Ruth Anne, anney, annie, how ever her last name is suppose to be spelled due to her aunts lack of education is a young girl who within her self is going through many conflicts.

 

How can one not being asked to be born in to such a family be looked at as trash. Ruth is a girl that has been dealing with acceptance her whole entire life. From out the womb she was labeled, a big red mark of being born without knowing her father, in what we today call a bastard child. She was born into a trash of a family as what they would call it back then. A family with little to no money.

 

Ruth and her stepfather. What a conflict there. A conflict that has only gotten worse. This man, this old boy, is one of Ruths greatest conflicts. For someone who claims he loves her so, he beats and molests her. She doesn’t feel safe around in his presence, but why should she. For someone who is suppose to be a protector a father figure she never had, he’s a monster she could have never dreamed of.

 

Ruth seems to be at a conflict with herself, not knowing who she really is, not knowing what she really wants, shes fighting with trying to understand her existence. Through out this novel you find Ruth asking herself questions, but not getting any answers. Such as recently asking herself does she hate her pastors wife. Out of hate or jealously she just  couldn’t figure it out. More earlier in the story Ruth actually becomes friends with “the worlds most ugliest child”, what is she, or was she trying to get out it. A feeling of loving another less fortunate than her????

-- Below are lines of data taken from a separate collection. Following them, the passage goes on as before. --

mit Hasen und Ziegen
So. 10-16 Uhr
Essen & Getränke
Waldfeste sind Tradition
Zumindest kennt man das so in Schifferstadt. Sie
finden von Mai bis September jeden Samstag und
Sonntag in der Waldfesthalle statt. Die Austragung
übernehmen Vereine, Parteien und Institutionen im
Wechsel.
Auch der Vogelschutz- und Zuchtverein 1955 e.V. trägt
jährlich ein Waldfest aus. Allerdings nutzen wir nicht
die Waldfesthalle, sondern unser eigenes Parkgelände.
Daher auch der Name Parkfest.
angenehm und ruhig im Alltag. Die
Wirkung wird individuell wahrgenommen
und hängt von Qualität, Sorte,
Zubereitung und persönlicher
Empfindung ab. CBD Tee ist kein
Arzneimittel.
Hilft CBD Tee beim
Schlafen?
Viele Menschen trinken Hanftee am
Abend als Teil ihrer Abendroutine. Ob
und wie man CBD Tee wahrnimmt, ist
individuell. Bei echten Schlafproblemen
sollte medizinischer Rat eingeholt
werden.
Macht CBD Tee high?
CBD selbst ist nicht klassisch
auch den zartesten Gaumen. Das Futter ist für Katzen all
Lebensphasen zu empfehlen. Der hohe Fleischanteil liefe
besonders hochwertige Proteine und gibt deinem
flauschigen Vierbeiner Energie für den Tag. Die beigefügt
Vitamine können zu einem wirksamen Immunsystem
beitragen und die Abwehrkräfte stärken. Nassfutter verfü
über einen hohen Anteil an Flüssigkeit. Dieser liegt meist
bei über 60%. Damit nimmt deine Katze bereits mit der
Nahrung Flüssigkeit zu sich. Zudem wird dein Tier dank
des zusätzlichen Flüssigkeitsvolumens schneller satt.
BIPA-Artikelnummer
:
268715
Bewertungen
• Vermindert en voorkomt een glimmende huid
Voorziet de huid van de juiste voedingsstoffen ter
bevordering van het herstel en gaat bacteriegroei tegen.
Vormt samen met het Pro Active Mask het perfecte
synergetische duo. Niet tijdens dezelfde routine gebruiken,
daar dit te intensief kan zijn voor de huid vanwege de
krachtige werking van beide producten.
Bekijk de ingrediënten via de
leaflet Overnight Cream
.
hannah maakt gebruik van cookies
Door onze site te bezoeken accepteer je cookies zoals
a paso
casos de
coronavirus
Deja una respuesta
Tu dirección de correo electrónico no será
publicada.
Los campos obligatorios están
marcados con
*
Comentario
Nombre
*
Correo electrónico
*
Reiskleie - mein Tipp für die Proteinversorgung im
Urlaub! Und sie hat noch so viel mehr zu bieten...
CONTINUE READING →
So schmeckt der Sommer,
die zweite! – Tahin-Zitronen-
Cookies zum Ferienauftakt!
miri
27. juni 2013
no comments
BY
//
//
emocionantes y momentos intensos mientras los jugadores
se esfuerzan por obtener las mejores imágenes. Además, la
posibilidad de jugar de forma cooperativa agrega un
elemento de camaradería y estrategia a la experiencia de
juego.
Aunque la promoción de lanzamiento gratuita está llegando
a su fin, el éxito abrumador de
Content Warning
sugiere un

Ruth also fighting to find something she needs, love is what it seems to be. She goes to church to feel this feeling of being loved and accepted, she likes when she go in front of everyone and feel a rush, a rush that she hasn’t experienced before. A rush of love is what I like to call it. But this rush of being loved and being accepted… could it possibly signify a man vs. society conflict rather than man vs. man?

free write 2

Closed my eyes and pictured myself laying in a wide grassy field, just me. I could feel the grass tickling my bare feet as it swayed to the beat of the wind. The blue sky with the sun in the far distance was beautiful and peaceful, the vibrant heat warming my face as I smiled. I looked over to my right and saw a path that looked to be walked but few people. I traveled this unknown path. As I walked I stumbled across a field of big tall beautiful trees filled with blue jays, red robins, humming birds, and others that seem to sing a song I loved but never heard. I came across to an opening to a meadow hill. As I peeked around I saw a big old spaghetti tree, one of my favorites. The shade looked cool as I needed to rest from taking such a walk. I felt as if the branches of the tree where staring at me, wanting to tell me something but what. A big breeze of wind came by, the leave and branches of the tree seemed to be lifting me up and pushing me to go further. I didn’t want to leave this peaceful tree, what if there is nothing else out there better than this. The tree kept pushing me as if it knew it was okay for me to go on. Continuing my journey I stumbled across a path of jagged rocks, this can’t be what the tree had in mind, I kept going hoping for a relief. A door here in the openness of nature? Not possible. But you can always expect what things you never thought of. As I opened it a big ray of a white flash blinded my eyes, as if I being brought in a place that I thought of as Heaven. I closed the door behind me, only to be surrounded by more. Im pondering, anxious to figure out what could these doors offer me. My curiosity got the best of me. I opened the one that seemed to be calling my fingers.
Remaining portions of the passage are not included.